#### What is expected:
Transcribe all of the records precisely as they are presented.

#### Task inputs:
============
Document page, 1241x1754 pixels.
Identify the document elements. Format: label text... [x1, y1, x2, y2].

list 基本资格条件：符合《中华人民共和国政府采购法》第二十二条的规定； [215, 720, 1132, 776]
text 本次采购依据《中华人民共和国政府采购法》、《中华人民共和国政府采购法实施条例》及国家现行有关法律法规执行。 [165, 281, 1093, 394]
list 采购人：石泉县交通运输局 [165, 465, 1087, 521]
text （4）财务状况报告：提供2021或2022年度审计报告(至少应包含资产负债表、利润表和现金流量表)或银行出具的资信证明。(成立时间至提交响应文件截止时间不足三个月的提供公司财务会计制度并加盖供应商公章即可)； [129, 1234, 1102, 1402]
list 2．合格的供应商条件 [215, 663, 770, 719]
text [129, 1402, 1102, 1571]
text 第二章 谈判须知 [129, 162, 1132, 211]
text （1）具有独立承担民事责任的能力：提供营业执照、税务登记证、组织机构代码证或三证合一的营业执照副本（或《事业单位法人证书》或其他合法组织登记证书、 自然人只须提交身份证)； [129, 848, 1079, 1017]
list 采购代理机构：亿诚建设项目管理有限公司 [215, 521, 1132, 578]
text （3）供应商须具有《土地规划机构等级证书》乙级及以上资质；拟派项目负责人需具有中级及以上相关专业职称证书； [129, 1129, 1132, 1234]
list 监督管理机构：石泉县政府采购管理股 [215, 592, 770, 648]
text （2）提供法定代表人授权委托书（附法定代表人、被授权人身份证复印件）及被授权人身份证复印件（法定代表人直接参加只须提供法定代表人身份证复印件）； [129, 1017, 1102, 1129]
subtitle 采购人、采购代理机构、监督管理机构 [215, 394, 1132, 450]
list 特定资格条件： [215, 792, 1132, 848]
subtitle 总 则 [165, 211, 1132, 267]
============
#### Answer box:
Document page, 1241x1754 pixels.
Identify the document elements. Format: label text... [x1, y1, x2, y2].

list 基本资格条件：符合《中华人民共和国政府采购法》第二十二条的规定； [215, 720, 1132, 776]
text 本次采购依据《中华人民共和国政府采购法》、《中华人民共和国政府采购法实施条例》及国家现行有关法律法规执行。 [165, 281, 1093, 394]
list 采购人：石泉县交通运输局 [165, 465, 1087, 521]
text （4）财务状况报告：提供2021或2022年度审计报告(至少应包含资产负债表、利润表和现金流量表)或银行出具的资信证明。(成立时间至提交响应文件截止时间不足三个月的提供公司财务会计制度并加盖供应商公章即可)； [129, 1234, 1102, 1402]
list 2．合格的供应商条件 [215, 663, 770, 719]
text [129, 1402, 1102, 1571]
text 第二章 谈判须知 [129, 162, 1132, 211]
text （1）具有独立承担民事责任的能力：提供营业执照、税务登记证、组织机构代码证或三证合一的营业执照副本（或《事业单位法人证书》或其他合法组织登记证书、 自然人只须提交身份证)； [129, 848, 1079, 1017]
list 采购代理机构：亿诚建设项目管理有限公司 [215, 521, 1132, 578]
text （3）供应商须具有《土地规划机构等级证书》乙级及以上资质；拟派项目负责人需具有中级及以上相关专业职称证书； [129, 1129, 1132, 1234]
list 监督管理机构：石泉县政府采购管理股 [215, 592, 770, 648]
text （2）提供法定代表人授权委托书（附法定代表人、被授权人身份证复印件）及被授权人身份证复印件（法定代表人直接参加只须提供法定代表人身份证复印件）； [129, 1017, 1102, 1129]
subtitle 采购人、采购代理机构、监督管理机构 [215, 394, 1132, 450]
list 特定资格条件： [215, 792, 1132, 848]
subtitle 总 则 [165, 211, 1132, 267]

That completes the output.